The following tests were removed compared to the round trip:

Reliability best effort (unreliable communication what resulted in lost messages)
Lifespan 10ms (Some messages took longer to be received and therefore were removed, what resulted in lost messages)
History keep last (This one would probably still work, but was removed because messages may not be lost) (this one was still active in the high performance test)
Resource limits (the resource limits was set-up so only the last 5 messages in the buffer exist. The rest was removed. This resulted in lost messages)

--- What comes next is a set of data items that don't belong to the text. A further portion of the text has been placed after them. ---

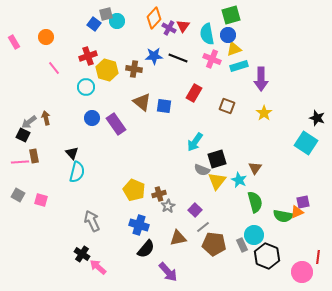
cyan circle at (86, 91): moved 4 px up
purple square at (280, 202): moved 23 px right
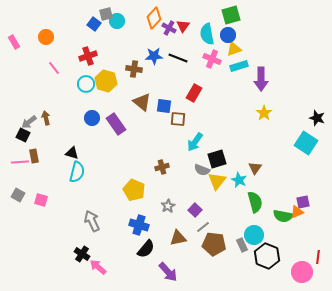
yellow hexagon at (107, 70): moved 1 px left, 11 px down
cyan circle at (86, 87): moved 3 px up
brown square at (227, 106): moved 49 px left, 13 px down; rotated 14 degrees counterclockwise
black triangle at (72, 153): rotated 32 degrees counterclockwise
brown cross at (159, 194): moved 3 px right, 27 px up
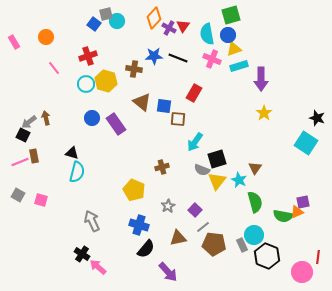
pink line at (20, 162): rotated 18 degrees counterclockwise
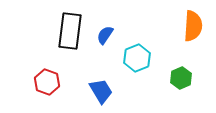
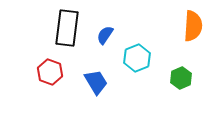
black rectangle: moved 3 px left, 3 px up
red hexagon: moved 3 px right, 10 px up
blue trapezoid: moved 5 px left, 9 px up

The test setup was the same as Setup 4. The only difference was that the Raspberry Pi 2 model B was the master instead of the Raspberry Pi 3 model B.

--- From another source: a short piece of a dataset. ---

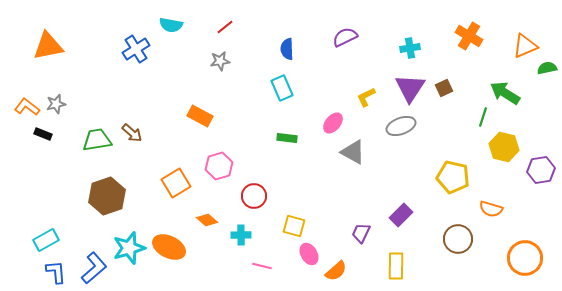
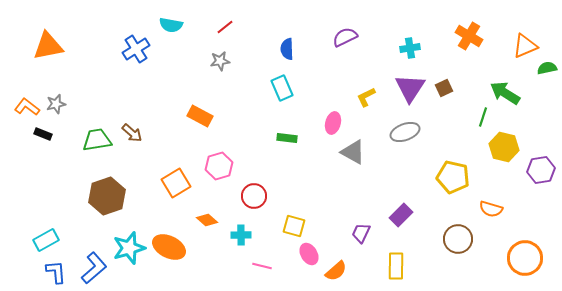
pink ellipse at (333, 123): rotated 25 degrees counterclockwise
gray ellipse at (401, 126): moved 4 px right, 6 px down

settings	TEST 1	TEST 2	TEST 3	AVERAGE 1	AVERAGE 2	AVERAGE 3
default	154.3	104.3	154.8	137.8	166.4	134.2
deadline 10s	105	107.3	107.9	106.8	120.9	104
deadline 10ms	124.1	127.8	126	126	148.9	145.5
destination order reception	103.7	177.4	116.6	132.6	101	105.1
destination order source	106.4	105.4	106.8	106.2	109.8	105.5
durability persistent	168.5	103.8	152.3	141.6	117.9	133.3
durability transient	106	106.4	104	105.5	116.5	106.3
durability transient with durability service 1s	105.6	105.7	106.3	105.9	121	104.6
durability transient with durability service 10ms	105.8	104.3	102.9	104.3	118.7	120.5
durability transient local	105.1	175.7	105.5	128.8	101.5	101.6
durability volatile	105.7	106.1	105.5	105.8	140	133
lifespan 100ms	162.9	107.7	178.5	149.7	103.6	122.8
liveliness automatic 10ms	105.2	178.5	103.4	129.1	118.4	108.4
liveliness manual by participant 10ms	107.3	109.2	107.5	108	121.8	119.2
liveliness manual by topic 10ms	107.8	108.4	107.1	107.7	103.6	102.8
ownership shared	105.5	114.8	104.8	108.4	116.6	117.2
ownership exclusive	105.2	110.8	105.8	107.3	129.4	102.1
data lifecycle qos id 1s	154.2	155.4	154.3	154.6	108.1	122.7
data lifecycle qos id 10ms	177.8	106.6	151.8	145.4	125.4	114.5
reliability reliable	114.7	106.5	111.8	111	101	104.1
history all	104.4	114.3	108.2	109	116.5	113.1
latency budget 1000ms	112.7	115.9	106.7	111.8	116	101.3
latency budget 10ms	225.3	157	120.1	167.5	100.3	128.6
presentation topic	105.5	117.1	154.4	125.7	104.1	132.4
presentation group	112.9	105.8	103.3	107.3	125.1	100.3
presentation instance	105.7	105.7	105.6	105.7	121.8	124.3
time based filter 1s	105.5	146.4	105.5	119.1	119.3	101.7
time based filter 10ms	114.9	104.4	104.2	107.8	103.8	129.9
transport priority of 1	153.2	105.3	149.7	136.1	100.4	122.5
transport priority of 100	105.9	106.5	113.5	108.6	104.4	104.3
writer data lifecycle true	104.7	112.4	104.8	107.3	143.4	117.4
writer data lifecycle false	105.3	145.7	105.7	118.9	125.8	116.6
partition	112.7	107.8	106.7	109.1	106.5	116.4
high performance combination	112.4	112.5	145.5	123.4	100.4	139.5
high overhead combination	255.3	146	139.5	180.3	152.6	124.6
AVERAGE 1	124.8	120.7	119.6
AVERAGE 2	120.6	116.5	117
AVERAGE 3	116.2	116.6	117

Test 1: Reliability reliable
Test 2: Reliability reliable with durability transient local
Test 3: Reliability reliable with durability volatile

The average columns are visualized in the graph below.

AVERAGE 1 is the average of the non-average values that are in the table.

AVERAGE 2 and 3 are results of different executions of the same test. They are added for accuracy comparison.

There is a lot of deviation between the average results. Mainly for the accuracy of the rows. This can easily be seen in the graph (the Average 1, Average 2 and Average 3 should be around the same height). The biggest deviation is about 67 microseconds or about 60%! For that reason, these measurements are difficult to reliably analyze.